IMF De-Cashing: Soft-Selling Financial Enslavement – Rory Hall

sprottmoney.com / By Rory Hall / April 7, 2017

The IMF (International Monetary Fund) or as I like to call them – International Mafia Federation – is showing its true colors and proving beyond question this organization is nothing more than street-corner-thugs in high priced suits.

With the release of this latest working paper on how to enslave nations, steal the remaining sovereignty of the people and the nations they have drawn up plans to force a cashless society upon all the people within IMF member nations.

The International Monetary Fund (IMF) in Washington has published a Working Paper on “de-cashing”. It gives advice to governments who want to abolish cash against the will of their citizenry. Move slowly, start with harmless seeming measures, is part of that advice.

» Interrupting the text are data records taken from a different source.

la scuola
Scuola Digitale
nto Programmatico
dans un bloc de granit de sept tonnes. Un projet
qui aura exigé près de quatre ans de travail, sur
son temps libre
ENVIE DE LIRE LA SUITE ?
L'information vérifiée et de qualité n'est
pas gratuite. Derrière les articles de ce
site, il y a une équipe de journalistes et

In “The Macroeconomics of De-Cashing”, IMF-Analyst Alexei Kireyev recommends in his conclusions:
Although some countries most likely will de-cash in a few years, going completely cashless should be phased in steps. The de-cashing process could build on the initial and largely uncontested steps, such as the phasing out of large denomination bills, the placement of ceilings on cash transactions, and the reporting of cash moves across the borders. Further steps could include creating economic incentives to reduce the use of cash in transactions, simplifying the opening and use of transferrable deposits, and further computerizing the financial system.